The American Jewish Joint Distribution Committee (JDC), which has provided relief to dozens of natural disaster zones over the last century and currently works in more than 70 countries, said it is partnering with the IDF field hospital in Kathmandu through providing equipment such as neonatal incubators. JDC said that while it provides immediate aid, it is also laying the foundation for our longer-term relief efforts in Nepal.
JDC’s director of communications, Michael Geller, told JNS.org that reports on the ground in Nepal present a “dire situation” that has been exacerbated by Nepal’s challenging weather, difficult terrain, and deep poverty.
“This is the worst earthquake of its kind in 80 years for Nepal, and it is happening in a country that has other challenges it was dealing with before the earthquake like poverty. So the combination of these factors can create a very harrowing situation on the ground,” said Geller.
JDC’s main goal during the emergency stage, Geller said, is to “ensure that aid is given to the people as quickly as possible.” The personnel at the IDF field hospital, he said, have “proven that they are effectively able to get into disaster zones quickly and treat people.”
In the longer-term, JDC’s mission the “restoration of livelihood,” which includes setting up schools, medical care, post-traumatic support, and disaster mitigation, according to Geller.
“We work with local communities, municipalities, and volunteer organizations in the countries where the disaster has happened to help them help themselves and ensure that when the next disaster happens, they can organize an effective response,” he said.
Geller praised the American Jewish community for “coming together to support the people of Nepal,” noting the outpouring of support and inquiries about JDC’s relief operations.
“I think that is one of the outstanding features of the Jewish community, its ability to come together and respond to crises and to show its dedication to tikkun olam (repairing the world),” he said.
The Jewish Federations of North America is raising funds for relief efforts in Nepal, as it has done in the past for natural and manmade disasters in locations such as the Philippines, Haiti, Japan, South Asia, and elsewhere. While humanitarian groups gear up to provide both short-term and long-term assistance, the Israeli government’s direct aid mission will last at least two to three weeks, according to the foreign ministry’s Hirschson. After that point, Israel will work on long-term relief with the international community.

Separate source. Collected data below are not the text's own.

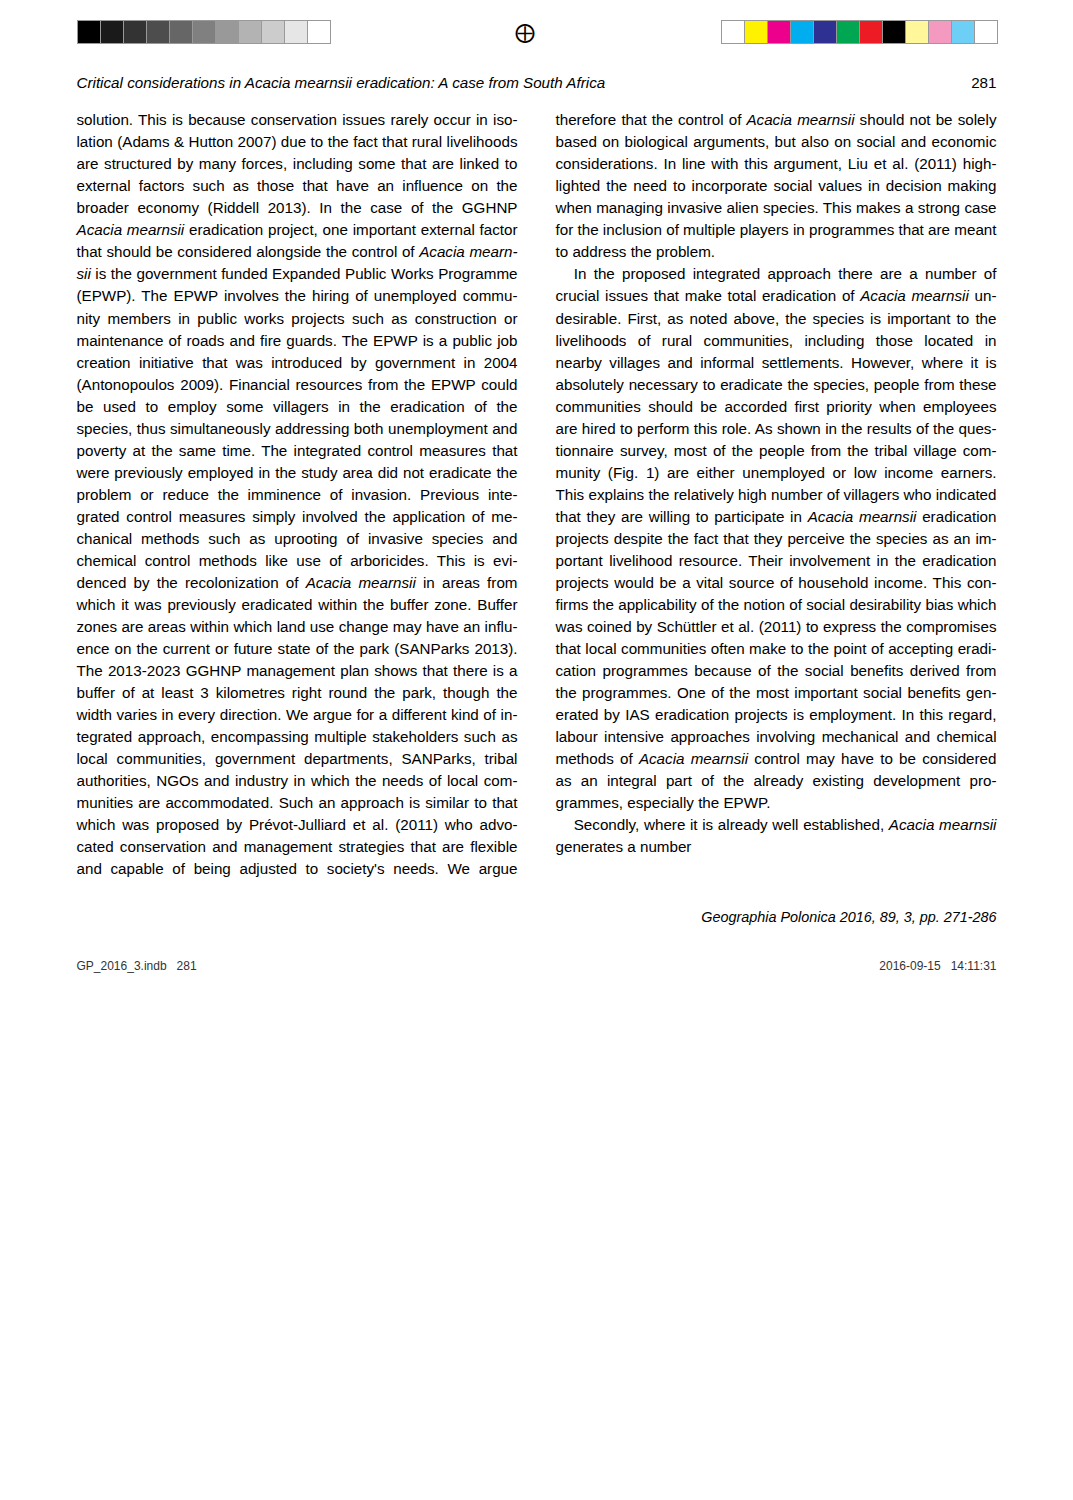⨁
Critical considerations in Acacia mearnsii eradication: A case from South Africa 281
solution. This is because conservation issues rarely occur in isolation (Adams & Hutton 2007) due to the fact that rural livelihoods are structured by many forces, including some that are linked to external factors such as those that have an influence on the broader economy (Riddell 2013). In the case of the GGHNP Acacia mearnsii eradication project, one important external factor that should be considered alongside the control of Acacia mearnsii is the government funded Expanded Public Works Programme (EPWP). The EPWP involves the hiring of unemployed community members in public works projects such as construction or maintenance of roads and fire guards. The EPWP is a public job creation initiative that was introduced by government in 2004 (Antonopoulos 2009). Financial resources from the EPWP could be used to employ some villagers in the eradication of the species, thus simultaneously addressing both unemployment and poverty at the same time. The integrated control measures that were previously employed in the study area did not eradicate the problem or reduce the imminence of invasion. Previous integrated control measures simply involved the application of mechanical methods such as uprooting of invasive species and chemical control methods like use of arboricides. This is evidenced by the recolonization of Acacia mearnsii in areas from which it was previously eradicated within the buffer zone. Buffer zones are areas within which land use change may have an influence on the current or future state of the park (SANParks 2013). The 2013-2023 GGHNP management plan shows that there is a buffer of at least 3 kilometres right round the park, though the width varies in every direction. We argue for a different kind of integrated approach, encompassing multiple stakeholders such as local communities, government departments, SANParks, tribal authorities, NGOs and industry in which the needs of local communities are accommodated. Such an approach is similar to that which was proposed by Prévot-Julliard et al. (2011) who advocated conservation and management strategies that are flexible and capable of being adjusted to society's needs. We argue therefore that the control of Acacia mearnsii should not be solely based on biological arguments, but also on social and economic considerations. In line with this argument, Liu et al. (2011) highlighted the need to incorporate social values in decision making when managing invasive alien species. This makes a strong case for the inclusion of multiple players in programmes that are meant to address the problem.
In the proposed integrated approach there are a number of crucial issues that make total eradication of Acacia mearnsii undesirable. First, as noted above, the species is important to the livelihoods of rural communities, including those located in nearby villages and informal settlements. However, where it is absolutely necessary to eradicate the species, people from these communities should be accorded first priority when employees are hired to perform this role. As shown in the results of the questionnaire survey, most of the people from the tribal village community (Fig. 1) are either unemployed or low income earners. This explains the relatively high number of villagers who indicated that they are willing to participate in Acacia mearnsii eradication projects despite the fact that they perceive the species as an important livelihood resource. Their involvement in the eradication projects would be a vital source of household income. This confirms the applicability of the notion of social desirability bias which was coined by Schüttler et al. (2011) to express the compromises that local communities often make to the point of accepting eradication programmes because of the social benefits derived from the programmes. One of the most important social benefits generated by IAS eradication projects is employment. In this regard, labour intensive approaches involving mechanical and chemical methods of Acacia mearnsii control may have to be considered as an integral part of the already existing development programmes, especially the EPWP.
Secondly, where it is already well established, Acacia mearnsii generates a number
Geographia Polonica 2016, 89, 3, pp. 271-286
GP_2016_3.indb 281 2016-09-15 14:11:31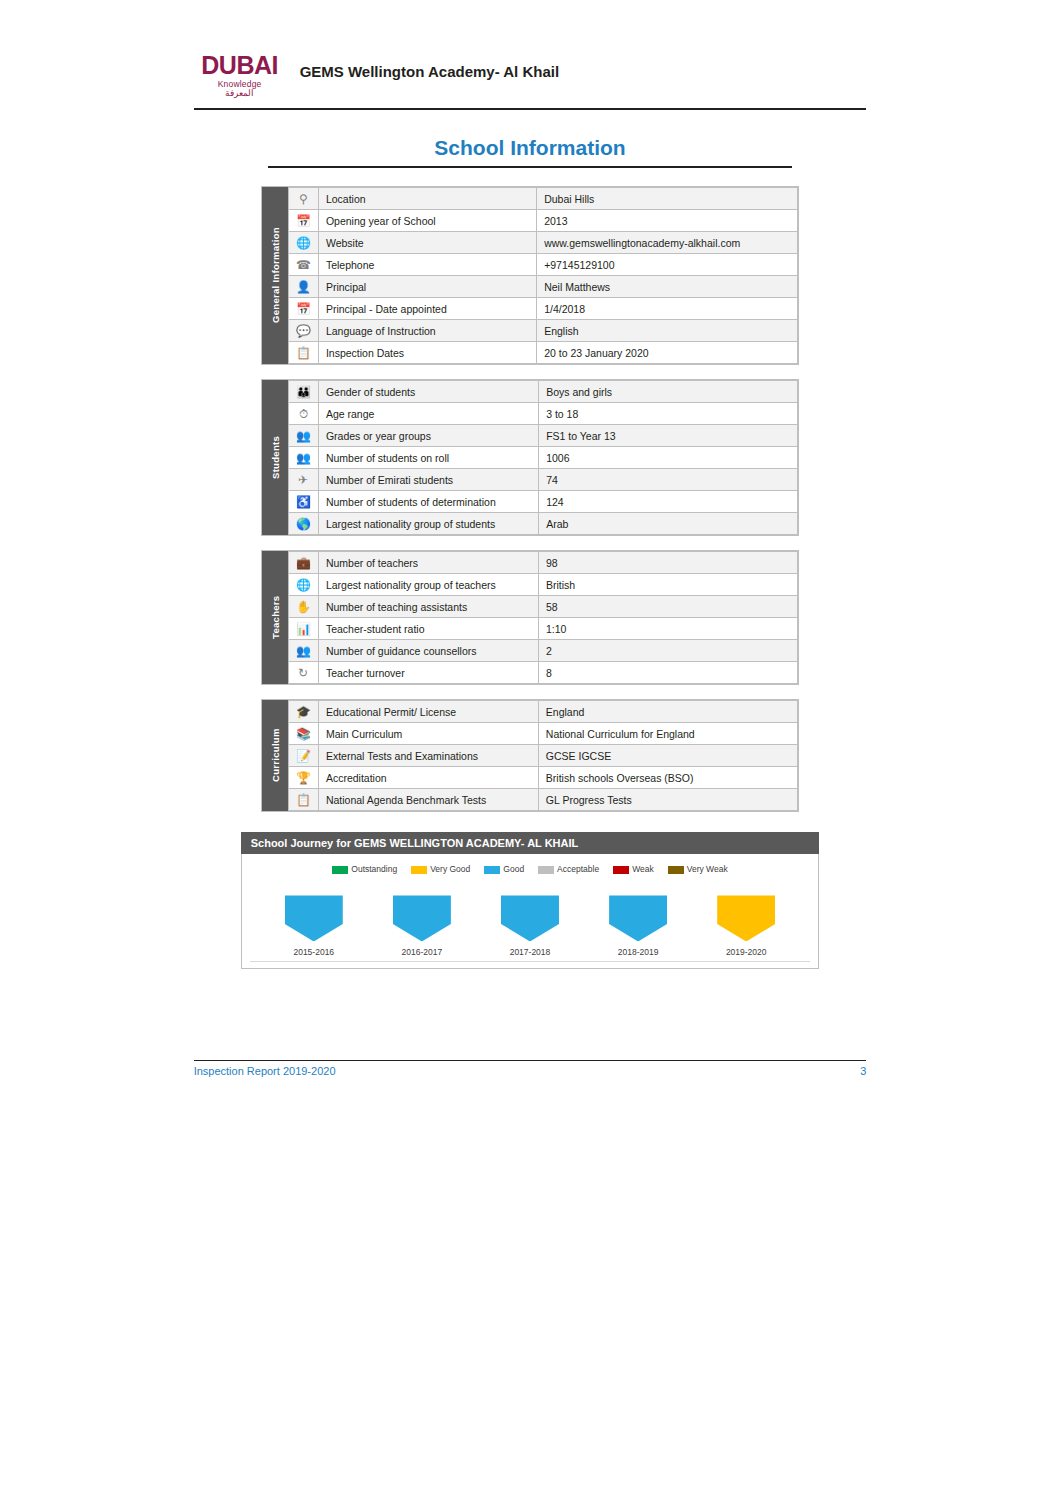DUBAI
Knowledge
المعرفة
GEMS Wellington Academy- Al Khail
School Information
General Information
| ⚲ | Location | Dubai Hills |
| 📅 | Opening year of School | 2013 |
| 🌐 | Website | www.gemswellingtonacademy-alkhail.com |
| ☎ | Telephone | +97145129100 |
| 👤 | Principal | Neil Matthews |
| 📅 | Principal - Date appointed | 1/4/2018 |
| 💬 | Language of Instruction | English |
| 📋 | Inspection Dates | 20 to 23 January 2020 |
Students
| 👪 | Gender of students | Boys and girls |
| ⏱ | Age range | 3 to 18 |
| 👥 | Grades or year groups | FS1 to Year 13 |
| 👥 | Number of students on roll | 1006 |
| ✈ | Number of Emirati students | 74 |
| ♿ | Number of students of determination | 124 |
| 🌎 | Largest nationality group of students | Arab |
Teachers
| 💼 | Number of teachers | 98 |
| 🌐 | Largest nationality group of teachers | British |
| ✋ | Number of teaching assistants | 58 |
| 📊 | Teacher-student ratio | 1:10 |
| 👥 | Number of guidance counsellors | 2 |
| ↻ | Teacher turnover | 8 |
Curriculum
| 🎓 | Educational Permit/ License | England |
| 📚 | Main Curriculum | National Curriculum for England |
| 📝 | External Tests and Examinations | GCSE IGCSE |
| 🏆 | Accreditation | British schools Overseas (BSO) |
| 📋 | National Agenda Benchmark Tests | GL Progress Tests |
School Journey for GEMS WELLINGTON ACADEMY- AL KHAIL
Outstanding
Very Good
Good
Acceptable
Weak
Very Weak
2015-2016
2016-2017
2017-2018
2018-2019
2019-2020
Inspection Report 2019-2020
3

“This is what we specialize in and are known for,” Hirschson told JNS.org.
“Beyond that [two-to-three week] time frame [for the initial aid mission] begins an entirely different phase of rehabilitation and reconstruction,” he said. “Israel will participate to the best of our abilities together with the international community. The foreign ministry has already had an initial internal discussion as to what contribution we will be able to make, and a team is working on that, but for now the focus is on saving lives.”